My general research interest lies in the study of soft matter, polymer materials and complex fluid flows, using computer simulations ranging from the atomistic scale to the continuum level. Behaviors in these systems are determined by complex dynamical systems with numerous degrees of freedom, the understanding of which usually requires advanced and innovative simulation techniques and data analysis strategies. My graduate work at University of Wisconsin-Madison focused on the dynamics of non-Newtonian fluid flows. One particular project I worked on is the study of polymer-induced friction drag reduction in turbulent flows. A physical framework was proposed which consistently explains all major transitions from turbulence in Newtonian flow to that in highly viscoelastic ones.
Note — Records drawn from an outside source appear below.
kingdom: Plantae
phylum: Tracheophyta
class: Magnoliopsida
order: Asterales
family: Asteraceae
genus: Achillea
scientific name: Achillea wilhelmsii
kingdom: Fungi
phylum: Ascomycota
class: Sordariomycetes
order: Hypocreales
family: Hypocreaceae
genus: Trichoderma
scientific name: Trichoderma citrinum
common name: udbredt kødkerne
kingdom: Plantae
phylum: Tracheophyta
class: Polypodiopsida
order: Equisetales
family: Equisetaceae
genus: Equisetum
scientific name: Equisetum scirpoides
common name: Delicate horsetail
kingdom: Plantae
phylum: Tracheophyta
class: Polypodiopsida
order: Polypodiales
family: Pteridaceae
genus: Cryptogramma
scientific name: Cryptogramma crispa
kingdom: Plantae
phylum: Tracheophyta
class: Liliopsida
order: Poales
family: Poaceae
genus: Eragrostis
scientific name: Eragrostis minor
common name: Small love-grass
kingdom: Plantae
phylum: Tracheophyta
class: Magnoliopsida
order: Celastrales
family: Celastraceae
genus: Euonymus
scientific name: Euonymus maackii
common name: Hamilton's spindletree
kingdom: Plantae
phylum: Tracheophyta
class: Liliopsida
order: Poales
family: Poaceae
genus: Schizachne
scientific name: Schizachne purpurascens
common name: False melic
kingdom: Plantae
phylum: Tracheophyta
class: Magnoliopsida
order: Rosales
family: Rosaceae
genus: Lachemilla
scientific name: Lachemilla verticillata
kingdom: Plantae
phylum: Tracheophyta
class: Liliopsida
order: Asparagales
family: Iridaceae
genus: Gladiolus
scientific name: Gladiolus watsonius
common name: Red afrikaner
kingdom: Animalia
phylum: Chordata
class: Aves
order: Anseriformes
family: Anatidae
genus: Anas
Understanding of this system could lead to the development of novel flow control strategies that greatly reduce energy consumption in fluid transportation. After moving to Massachusetts Institute of Technology as a postdoctoral associate, I started to investigate the molecular mechanism of the diffusion of small molecules in amorphous polymer matrices. Methods are being developed to systematically study and quantitatively describe the effects of polymer configurations and polymer-penetrant interactions on the movement of penetrant molecules. This insight could provide theoretical guidelines in various applications, such as solvent selection in the coating of polymer films and design of polymer membranes for liquid or gas separations. It also paves the way for the development of simulation techniques that provide better prediction of penetrant diffusivity.